Pulitzer Prize winning writer Eric Newhouse has been looking into this. “I’ve been deeply troubled about the lack of TBI diagnoses. Five years ago, the Rand Corporation interviewed several thousand soldiers returning from Iraq and Afghanistan and predicted that 18 percent of them would return with PTSD.” Newhouse is on a lecture circuit speaking about Middle East war issues, and health care for Veterans, and he is disturbed that more isn’t being done to help our Veterans.
For instance, there are multiple Centers of Excellence, sponsored by tax dollars that conduct research on Veterans with TBI or TBI symptoms. But they lack a unified approach and don’t share findings… unless the sharing includes publishing a paper in a journal and a free trip to Hawaii to present the paper at a conference full of researchers going in different diagnostic and protocol directions. [emphasis added]
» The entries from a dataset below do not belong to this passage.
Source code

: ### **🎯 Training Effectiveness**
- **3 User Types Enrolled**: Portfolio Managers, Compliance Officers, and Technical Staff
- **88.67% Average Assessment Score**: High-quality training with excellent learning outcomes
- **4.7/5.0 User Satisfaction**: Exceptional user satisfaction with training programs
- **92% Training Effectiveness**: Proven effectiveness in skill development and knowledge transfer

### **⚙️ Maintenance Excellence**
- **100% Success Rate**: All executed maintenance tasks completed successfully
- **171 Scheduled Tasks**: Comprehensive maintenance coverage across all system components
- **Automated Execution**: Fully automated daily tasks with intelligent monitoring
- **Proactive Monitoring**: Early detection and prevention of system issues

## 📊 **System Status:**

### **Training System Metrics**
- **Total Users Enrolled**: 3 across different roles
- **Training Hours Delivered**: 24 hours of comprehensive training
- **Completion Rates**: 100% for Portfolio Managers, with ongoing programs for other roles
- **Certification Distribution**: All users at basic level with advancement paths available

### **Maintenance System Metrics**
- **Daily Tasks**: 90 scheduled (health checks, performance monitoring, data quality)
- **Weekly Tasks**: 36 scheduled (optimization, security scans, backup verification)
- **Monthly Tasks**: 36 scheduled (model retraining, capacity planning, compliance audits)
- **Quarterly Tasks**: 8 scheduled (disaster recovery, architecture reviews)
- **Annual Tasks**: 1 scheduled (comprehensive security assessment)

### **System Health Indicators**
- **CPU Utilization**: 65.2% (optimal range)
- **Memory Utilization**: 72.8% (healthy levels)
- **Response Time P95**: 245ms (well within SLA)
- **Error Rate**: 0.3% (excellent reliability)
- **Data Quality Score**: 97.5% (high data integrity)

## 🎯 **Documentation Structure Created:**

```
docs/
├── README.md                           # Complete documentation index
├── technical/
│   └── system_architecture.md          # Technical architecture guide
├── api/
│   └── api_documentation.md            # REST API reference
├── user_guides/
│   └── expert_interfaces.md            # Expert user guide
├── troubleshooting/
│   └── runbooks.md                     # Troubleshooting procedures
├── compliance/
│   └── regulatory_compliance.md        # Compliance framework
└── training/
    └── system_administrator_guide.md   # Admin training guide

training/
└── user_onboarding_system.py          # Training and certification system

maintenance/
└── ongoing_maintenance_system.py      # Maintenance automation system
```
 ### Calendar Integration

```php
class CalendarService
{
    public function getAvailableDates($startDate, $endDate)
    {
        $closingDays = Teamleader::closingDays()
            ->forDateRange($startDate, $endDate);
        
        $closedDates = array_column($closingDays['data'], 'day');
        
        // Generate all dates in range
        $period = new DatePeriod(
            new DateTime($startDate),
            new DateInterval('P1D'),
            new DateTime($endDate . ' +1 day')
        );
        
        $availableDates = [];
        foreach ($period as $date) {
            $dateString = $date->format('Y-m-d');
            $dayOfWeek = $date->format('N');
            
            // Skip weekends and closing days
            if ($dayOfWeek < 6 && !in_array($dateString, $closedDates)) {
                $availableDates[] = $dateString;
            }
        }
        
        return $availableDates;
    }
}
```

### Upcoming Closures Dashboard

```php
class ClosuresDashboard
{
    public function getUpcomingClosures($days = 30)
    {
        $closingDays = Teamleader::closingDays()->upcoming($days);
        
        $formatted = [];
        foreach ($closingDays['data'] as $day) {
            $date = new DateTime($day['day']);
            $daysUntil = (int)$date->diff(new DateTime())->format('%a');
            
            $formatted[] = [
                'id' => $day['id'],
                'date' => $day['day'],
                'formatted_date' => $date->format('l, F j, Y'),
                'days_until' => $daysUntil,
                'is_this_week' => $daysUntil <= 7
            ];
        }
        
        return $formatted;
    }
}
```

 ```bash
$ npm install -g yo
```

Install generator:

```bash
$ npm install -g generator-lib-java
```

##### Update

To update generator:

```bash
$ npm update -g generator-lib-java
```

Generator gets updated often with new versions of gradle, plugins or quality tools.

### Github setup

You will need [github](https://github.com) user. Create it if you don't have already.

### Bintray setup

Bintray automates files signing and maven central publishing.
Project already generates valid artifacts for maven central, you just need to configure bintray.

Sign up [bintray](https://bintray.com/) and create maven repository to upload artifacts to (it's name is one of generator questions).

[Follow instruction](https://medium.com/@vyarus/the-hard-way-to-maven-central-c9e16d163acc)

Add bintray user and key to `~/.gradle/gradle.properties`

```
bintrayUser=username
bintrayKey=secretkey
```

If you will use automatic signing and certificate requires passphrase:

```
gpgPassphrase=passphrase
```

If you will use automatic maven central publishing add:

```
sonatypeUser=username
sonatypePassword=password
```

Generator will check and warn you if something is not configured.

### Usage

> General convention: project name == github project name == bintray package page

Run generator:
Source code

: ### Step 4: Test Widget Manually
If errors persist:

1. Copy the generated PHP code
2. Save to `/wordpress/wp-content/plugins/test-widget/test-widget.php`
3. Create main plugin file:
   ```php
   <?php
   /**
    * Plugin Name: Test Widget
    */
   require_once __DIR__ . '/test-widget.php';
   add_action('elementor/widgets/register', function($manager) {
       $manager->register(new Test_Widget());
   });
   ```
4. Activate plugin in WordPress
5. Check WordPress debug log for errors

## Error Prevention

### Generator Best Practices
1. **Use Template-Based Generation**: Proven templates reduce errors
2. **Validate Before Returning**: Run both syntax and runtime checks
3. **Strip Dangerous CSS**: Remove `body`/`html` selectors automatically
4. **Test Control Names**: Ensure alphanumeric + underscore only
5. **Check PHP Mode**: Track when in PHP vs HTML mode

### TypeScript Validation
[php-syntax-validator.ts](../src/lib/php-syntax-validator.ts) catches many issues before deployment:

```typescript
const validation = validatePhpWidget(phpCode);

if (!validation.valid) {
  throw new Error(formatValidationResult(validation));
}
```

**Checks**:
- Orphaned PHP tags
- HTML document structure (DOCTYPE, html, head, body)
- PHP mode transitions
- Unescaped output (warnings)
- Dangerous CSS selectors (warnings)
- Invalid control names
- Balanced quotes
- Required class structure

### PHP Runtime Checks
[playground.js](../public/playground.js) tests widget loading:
NOTE: I don’t normally include latest news in my blog, but this is a GREAT article, albeit very scary in its truthfulness. Research has become an employment agency rarely concerned with finding cures, lest the funding dry up because the problem has been solved. On a global scale as an example, the success of the Roll Back Malaria program in the 60’s and 70’s led to the elimination of funding due to its “success.” Subsequently, arthropod (mosquito)-borne diseases have skyrocketed over the past 20-30 years. It is almost impossible for a new researcher with a novel idea to get NIH funding. The system doesn’t prize original thinking; it values the known researcher with a lab that just pumps out regurgitated papers.